- What you have to do -
Arrange every line of text read from the pages in all the records below as a single numbered list, one line per item. Leave out blank lines and the pictures.

- Information shown -

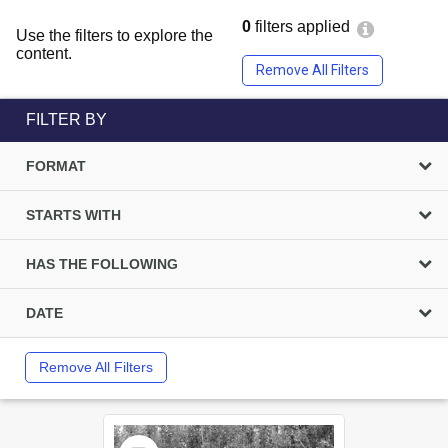
0
filters applied
Use the filters to explore the
content.
Remove All Filters
FILTER BY
FORMAT
STARTS WITH
HAS THE FOLLOWING
DATE
Remove All Filters
Select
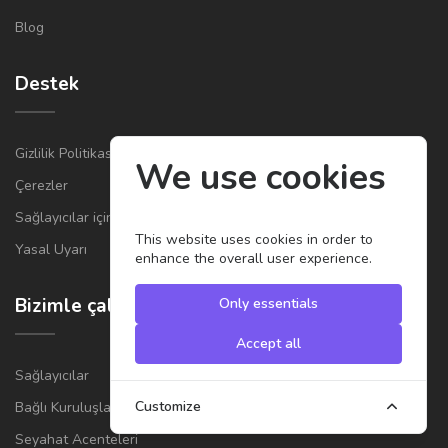
Blog
Destek
Gizlilik Politikası
We use cookies
Çerezler
Sağlayıcılar için Genel Şartlar ve Koşullar
This website uses cookies in order to
Yasal Uyarı
enhance the overall user experience.
Bizimle çalışın
Only essentials
Accept all
Sağlayıcılar
Customize
Bağlı Kuruluşlar
Seyahat Acenteleri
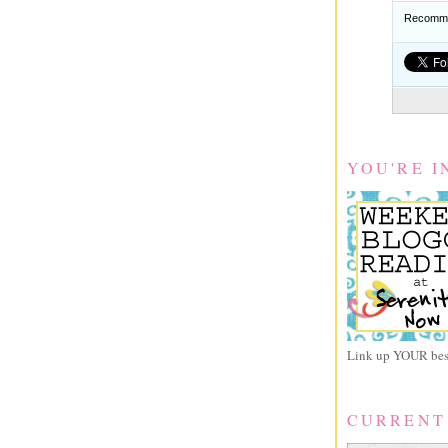
Recomme
YOU'RE I
Link up YOUR best
CURRENT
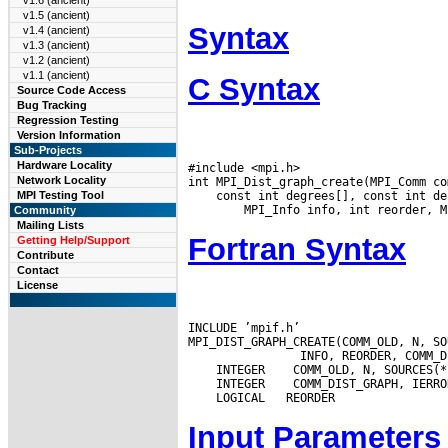
v1.6 (ancient)
v1.5 (ancient)
Syntax
v1.4 (ancient)
v1.3 (ancient)
v1.2 (ancient)
v1.1 (ancient)
C Syntax
Source Code Access
Bug Tracking
Regression Testing
Version Information
Sub-Projects
Hardware Locality
#include <mpi.h>

Network Locality
 const int degrees[], const int de
MPI Testing Tool
Community
Mailing Lists
Fortran Syntax
Getting Help/Support
Contribute
Contact
License
INCLUDE ’mpif.h’

MPI_DIST_GRAPH_CREATE(COMM_OLD, N, SO
 INTEGER
 INTEGER
Input Parameters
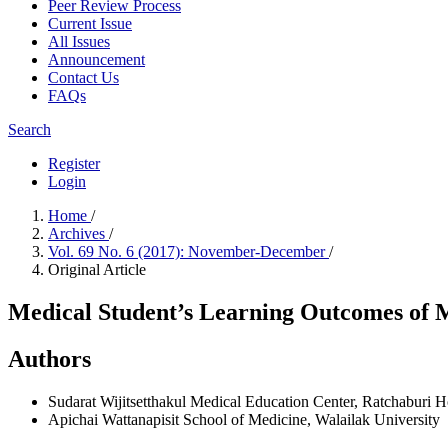
Peer Review Process
Current Issue
All Issues
Announcement
Contact Us
FAQs
Search
Register
Login
Home
/
Archives
/
Vol. 69 No. 6 (2017): November-December
/
Original Article
Medical Student’s Learning Outcomes of M
Authors
Sudarat Wijitsetthakul
Medical Education Center, Ratchaburi Ho
Apichai Wattanapisit
School of Medicine, Walailak University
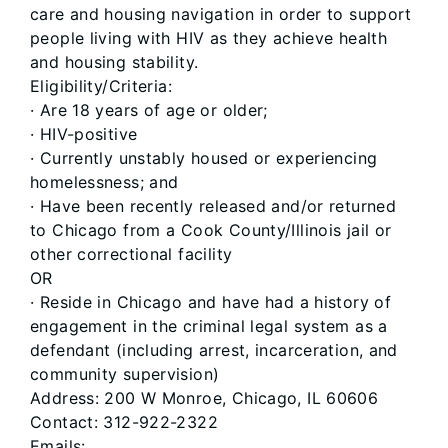
care and housing navigation in order to support
people living with HIV as they achieve health
and housing stability.
Eligibility/Criteria:
· Are 18 years of age or older;
· HIV-positive
· Currently unstably housed or experiencing
homelessness; and
· Have been recently released and/or returned
to Chicago from a Cook County/Illinois jail or
other correctional facility
OR
· Reside in Chicago and have had a history of
engagement in the criminal legal system as a
defendant (including arrest, incarceration, and
community supervision)
Address: 200 W Monroe, Chicago, IL 60606
Contact: 312-922-2322
Emails:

- Solution to the exercise -
1. 0
2. filters applied
3. Use the filters to explore the
4. content.
5. Remove All Filters
6. FILTER BY
7. FORMAT
8. STARTS WITH
9. HAS THE FOLLOWING
10. DATE
11. Remove All Filters
12. Select
13. Blog
14. Destek
15. Gizlilik Politikası
16. We use cookies
17. Çerezler
18. Sağlayıcılar için Genel Şartlar ve Koşullar
19. This website uses cookies in order to
20. Yasal Uyarı
21. enhance the overall user experience.
22. Bizimle çalışın
23. Only essentials
24. Accept all
25. Sağlayıcılar
26. Customize
27. Bağlı Kuruluşlar
28. Seyahat Acenteleri
29. Recomme
30. YOU'RE I
31. Link up YOUR best
32. CURRENT
33. v1.6 (ancient)
34. v1.5 (ancient)
35. Syntax
36. v1.4 (ancient)
37. v1.3 (ancient)
38. v1.2 (ancient)
39. v1.1 (ancient)
40. C Syntax
41. Source Code Access
42. Bug Tracking
43. Regression Testing
44. Version Information
45. Sub-Projects
46. Hardware Locality
47. #include <mpi.h>
48. Network Locality
49.  const int degrees[], const int de
50. MPI Testing Tool
51. Community
52. Mailing Lists
53. Fortran Syntax
54. Getting Help/Support
55. Contribute
56. Contact
57. License
58. INCLUDE ’mpif.h’
59. MPI_DIST_GRAPH_CREATE(COMM_OLD, N, SO
60.  INTEGER
61.  INTEGER
62. Input Parameters
63. Peer Review Process
64. Current Issue
65. All Issues
66. Announcement
67. Contact Us
68. FAQs
69. Search
70. Register
71. Login
72. Home
73. /
74. Archives
75. /
76. Vol. 69 No. 6 (2017): November-December
77. /
78. Original Article
79. Medical Student’s Learning Outcomes of M
80. Authors
81. Sudarat Wijitsetthakul
82. Medical Education Center, Ratchaburi Ho
83. Apichai Wattanapisit
84. School of Medicine, Walailak University
85. care and housing navigation in order to support
86. people living with HIV as they achieve health
87. and housing stability.
88. Eligibility/Criteria:
89. · Are 18 years of age or older;
90. · HIV-positive
91. · Currently unstably housed or experiencing
92. homelessness; and
93. · Have been recently released and/or returned
94. to Chicago from a Cook County/Illinois jail or
95. other correctional facility
96. OR
97. · Reside in Chicago and have had a history of
98. engagement in the criminal legal system as a
99. defendant (including arrest, incarceration, and
100. community supervision)
101. Address: 200 W Monroe, Chicago, IL 60606
102. Contact: 312-922-2322
103. Emails:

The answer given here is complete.